The response and tribute from Nigerians to the unfortunate killing of “Elephant Ondo” published on this page last week was incredible. I was shocked at the kind thoughts and pains shown by many readers who called or sent SMS. In fact, at some point, I stopped picking calls to avoid being worked up over our nation’s poor conservation attitude and (dis)respect for nature.

It was painful to know from the lines of enquires and conversation with most callers that conservation education in Nigeria is at its most primitive level and one wonders at who will bell the proverbial cat. A cursory look at our conservation map shows that the federal, state and local governments’ constitutional mandates on this issue have been thrown to the dogs. Sad! The state and local governments cannot even be found on the map.

At the federal level, our protected environment has been left to fallow and struggle due to lack of funding for over a decade. The well-trained managers and conservators at our national parks have become beggars overnight and their call to duty to protect our flora and fauna resources stiffled in absolute frustration and despondency.
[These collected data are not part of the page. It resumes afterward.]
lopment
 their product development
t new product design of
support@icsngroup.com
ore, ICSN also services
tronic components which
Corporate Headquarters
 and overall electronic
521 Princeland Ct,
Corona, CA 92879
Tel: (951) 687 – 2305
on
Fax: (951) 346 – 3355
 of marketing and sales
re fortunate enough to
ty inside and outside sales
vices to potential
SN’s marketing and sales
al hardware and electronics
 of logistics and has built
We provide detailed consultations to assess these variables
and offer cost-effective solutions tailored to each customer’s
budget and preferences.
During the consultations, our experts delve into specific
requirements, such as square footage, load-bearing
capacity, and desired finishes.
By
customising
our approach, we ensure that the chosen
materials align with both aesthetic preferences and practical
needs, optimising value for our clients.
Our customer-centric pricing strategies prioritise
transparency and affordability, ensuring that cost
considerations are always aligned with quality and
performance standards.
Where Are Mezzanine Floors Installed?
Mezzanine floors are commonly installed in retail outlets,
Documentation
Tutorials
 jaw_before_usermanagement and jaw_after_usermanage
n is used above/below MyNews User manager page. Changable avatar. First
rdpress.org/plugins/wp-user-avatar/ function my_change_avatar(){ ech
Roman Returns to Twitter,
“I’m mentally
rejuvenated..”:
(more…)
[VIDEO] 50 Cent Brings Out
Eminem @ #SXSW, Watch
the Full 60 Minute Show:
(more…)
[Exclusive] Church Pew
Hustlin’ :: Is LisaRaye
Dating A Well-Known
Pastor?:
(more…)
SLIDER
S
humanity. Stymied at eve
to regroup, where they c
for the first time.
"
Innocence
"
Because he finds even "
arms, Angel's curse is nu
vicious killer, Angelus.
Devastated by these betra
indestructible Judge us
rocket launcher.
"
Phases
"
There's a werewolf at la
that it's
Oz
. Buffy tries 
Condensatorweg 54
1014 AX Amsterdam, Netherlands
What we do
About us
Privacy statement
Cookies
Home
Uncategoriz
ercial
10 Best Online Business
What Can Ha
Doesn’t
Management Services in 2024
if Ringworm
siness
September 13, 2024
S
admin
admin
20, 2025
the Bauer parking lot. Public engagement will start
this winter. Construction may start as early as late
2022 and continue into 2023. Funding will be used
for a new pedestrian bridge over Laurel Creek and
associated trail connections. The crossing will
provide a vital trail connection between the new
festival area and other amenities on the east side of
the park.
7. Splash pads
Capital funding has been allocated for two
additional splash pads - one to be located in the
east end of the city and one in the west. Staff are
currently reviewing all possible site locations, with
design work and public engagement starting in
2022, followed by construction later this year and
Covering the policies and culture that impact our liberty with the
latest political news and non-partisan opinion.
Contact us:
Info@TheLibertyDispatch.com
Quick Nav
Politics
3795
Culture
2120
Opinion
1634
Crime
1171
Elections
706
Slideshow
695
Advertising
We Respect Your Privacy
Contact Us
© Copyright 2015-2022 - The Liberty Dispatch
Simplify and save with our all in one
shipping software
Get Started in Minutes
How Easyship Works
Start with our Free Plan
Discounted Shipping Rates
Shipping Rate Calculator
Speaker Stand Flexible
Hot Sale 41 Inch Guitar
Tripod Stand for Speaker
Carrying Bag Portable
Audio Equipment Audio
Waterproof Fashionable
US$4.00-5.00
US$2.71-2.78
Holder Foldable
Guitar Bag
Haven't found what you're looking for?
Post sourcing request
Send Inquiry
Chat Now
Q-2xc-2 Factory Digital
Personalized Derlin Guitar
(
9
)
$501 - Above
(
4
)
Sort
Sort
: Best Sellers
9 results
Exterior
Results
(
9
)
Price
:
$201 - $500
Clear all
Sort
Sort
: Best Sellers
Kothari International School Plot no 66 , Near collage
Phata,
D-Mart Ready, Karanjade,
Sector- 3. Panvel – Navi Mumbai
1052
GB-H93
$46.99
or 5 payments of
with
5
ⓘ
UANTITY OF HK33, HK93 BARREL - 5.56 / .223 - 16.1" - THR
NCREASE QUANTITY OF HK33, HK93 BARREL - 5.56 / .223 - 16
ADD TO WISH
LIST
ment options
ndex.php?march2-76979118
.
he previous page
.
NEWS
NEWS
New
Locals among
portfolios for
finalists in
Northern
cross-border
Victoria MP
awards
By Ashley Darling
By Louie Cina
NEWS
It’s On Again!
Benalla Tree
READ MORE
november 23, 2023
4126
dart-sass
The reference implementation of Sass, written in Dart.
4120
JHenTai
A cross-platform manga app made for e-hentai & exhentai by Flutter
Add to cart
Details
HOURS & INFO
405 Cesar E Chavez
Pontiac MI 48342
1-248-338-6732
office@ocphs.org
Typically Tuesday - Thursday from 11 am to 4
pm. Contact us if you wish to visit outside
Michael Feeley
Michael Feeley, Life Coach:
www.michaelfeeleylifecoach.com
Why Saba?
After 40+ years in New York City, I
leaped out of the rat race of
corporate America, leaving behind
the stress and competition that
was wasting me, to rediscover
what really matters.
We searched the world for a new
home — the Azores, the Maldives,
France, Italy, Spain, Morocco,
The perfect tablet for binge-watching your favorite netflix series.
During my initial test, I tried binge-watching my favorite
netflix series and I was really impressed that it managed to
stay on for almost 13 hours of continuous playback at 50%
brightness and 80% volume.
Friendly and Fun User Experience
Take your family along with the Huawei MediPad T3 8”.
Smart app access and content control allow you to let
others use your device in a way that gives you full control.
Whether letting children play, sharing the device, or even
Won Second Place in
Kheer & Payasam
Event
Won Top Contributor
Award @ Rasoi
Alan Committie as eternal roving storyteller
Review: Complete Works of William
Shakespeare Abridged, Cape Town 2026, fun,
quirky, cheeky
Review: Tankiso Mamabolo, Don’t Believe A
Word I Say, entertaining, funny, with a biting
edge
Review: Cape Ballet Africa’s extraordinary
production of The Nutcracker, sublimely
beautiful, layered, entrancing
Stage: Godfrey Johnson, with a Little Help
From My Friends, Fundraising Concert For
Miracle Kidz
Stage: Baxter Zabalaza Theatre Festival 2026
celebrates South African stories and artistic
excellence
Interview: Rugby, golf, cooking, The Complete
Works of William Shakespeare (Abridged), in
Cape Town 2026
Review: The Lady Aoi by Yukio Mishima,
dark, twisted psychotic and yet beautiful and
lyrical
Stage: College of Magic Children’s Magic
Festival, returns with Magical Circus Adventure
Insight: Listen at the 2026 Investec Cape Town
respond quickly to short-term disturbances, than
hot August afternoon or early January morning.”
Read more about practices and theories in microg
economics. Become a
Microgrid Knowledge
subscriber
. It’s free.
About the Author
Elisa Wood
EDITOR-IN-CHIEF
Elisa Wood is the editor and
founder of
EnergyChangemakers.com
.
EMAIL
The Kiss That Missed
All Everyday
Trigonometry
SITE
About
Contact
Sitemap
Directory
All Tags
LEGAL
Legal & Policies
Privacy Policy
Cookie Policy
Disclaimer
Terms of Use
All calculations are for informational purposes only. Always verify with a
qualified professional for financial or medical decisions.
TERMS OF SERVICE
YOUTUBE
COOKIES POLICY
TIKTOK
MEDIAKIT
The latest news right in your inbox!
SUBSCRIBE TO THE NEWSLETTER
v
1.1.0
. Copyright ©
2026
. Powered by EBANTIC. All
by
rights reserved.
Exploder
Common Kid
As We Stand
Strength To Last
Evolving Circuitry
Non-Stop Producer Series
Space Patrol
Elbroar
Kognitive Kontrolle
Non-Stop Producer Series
It is no news that the protective cover at this realm of global conservation best practices is threatened by funding neglect, lack of judicial understanding and poor education on the importance of the conservation value chain to the economy and our social wellbeing.

To those who might think that we do not need to weep and spare a thought for how Nigerians crudely woke up one morning to brazenly slaughter “Elephant Ondo” in broad daylight and stood over the carcass like David over Goliath, they should contrast this barbaric posture with the sound judicial intervention in India last week, which sent a Bollywood star, Salman Khan, to prison for illegal poaching of two black bucks, a type of antelope found in Rajasthan state in North West India.

Even though Khan has appealed the five-year prison term, the sensitivity and clear-cut understanding on the part of the Indian judiciary to the nation’s conservation expectations and value chain reverberated across the world and stands India as a trusted ally in global conservation ethics, a promoter of eco-tourism values.

Our judicial history on conservation education and pronouncements are not only obsolete and out of sync with 21st century over rive on matters of protected areas management, our National Assembly members are not known collaborators and sympathizers of flora and fauna conservation and protection. Between these two critical arms of government expected to strengthen our conservation values, there can be found possible looters of our forest ecosystem and godfathers of entrenched conservation ignorance and neglect.

Related News

I, therefore, submit and canvass that Nigeria should be delisted from all United Nations conservation activities, until we show some measure of respect for nature and environmental ethics. We are, however, not unmindful of the activities of rogue elements, companies and nations determined to paint Nigeria’s modest conservation efforts black in order to justify certain international conspiracies to deny Nigeria international funding for the protection of nature.

On this score, the truth is that we are our own enemies. Our leaders and governors make ignorant conservation pronouncements that tend to fuel the denial of necessary funding support from outside our shores.

There is nothing stopping Ondo State governor, Rotimi Akeredolu, for instance, from calling for help from Shell, Mobil, Dangote, the International Union for Conservation of Nature and other global conservation funding and supporting NGOs to come over to Ondo to support and help create the needed enabling environment that could secure Ondo elephants and other fauna resources.

That Nigeria is rooted at one spot on conservation education practice is sad. Even the intervention templates of our foremost conservation NGO, Nigeria Conservation Foundation (NCF), is on the decline. Up north, savannah conservation is dead; ditto almost all activist conservation groups.

It is, therefore, not a wonder to hear Kaduna State governor, Nasir El-Rufai, calling for the return of Kamuku National Park to a fancy farmland in the state, which has over-thirsty forest reserve areas left to fallow. In Kano, Governor Ganduje wants herdsmen to come and graze at Falgore Forest Reserve, and others that showcases Nigeria to the world as a failed state.

To end this piece, let me thank Gerald Oputa who wrote to condemn the killing of “Elephant Ondo” and “the disheartening display of animals slaughtered by poachers on our highways.” Barr. Ngozi Ogbomor canvasses for a federal legislation criminalising killing of fauna resources, in order to mitigate the alarming rate of their poaching, while Ike Okija stated that he was better informed on how Nigerians should join hands to protect animals and not give honour to hunters who kill elephants.

There were many reactions from readers, which I cannot publish here due to space constraints, but the truth remains that the time has come for all of us to spare a kobo and thought for Nigeria’s conservation tomorrow. I am heading to Ondo soon and also going back to our protected areas across Nigeria to bring you that information that tells how we need to relate with Mother Earth.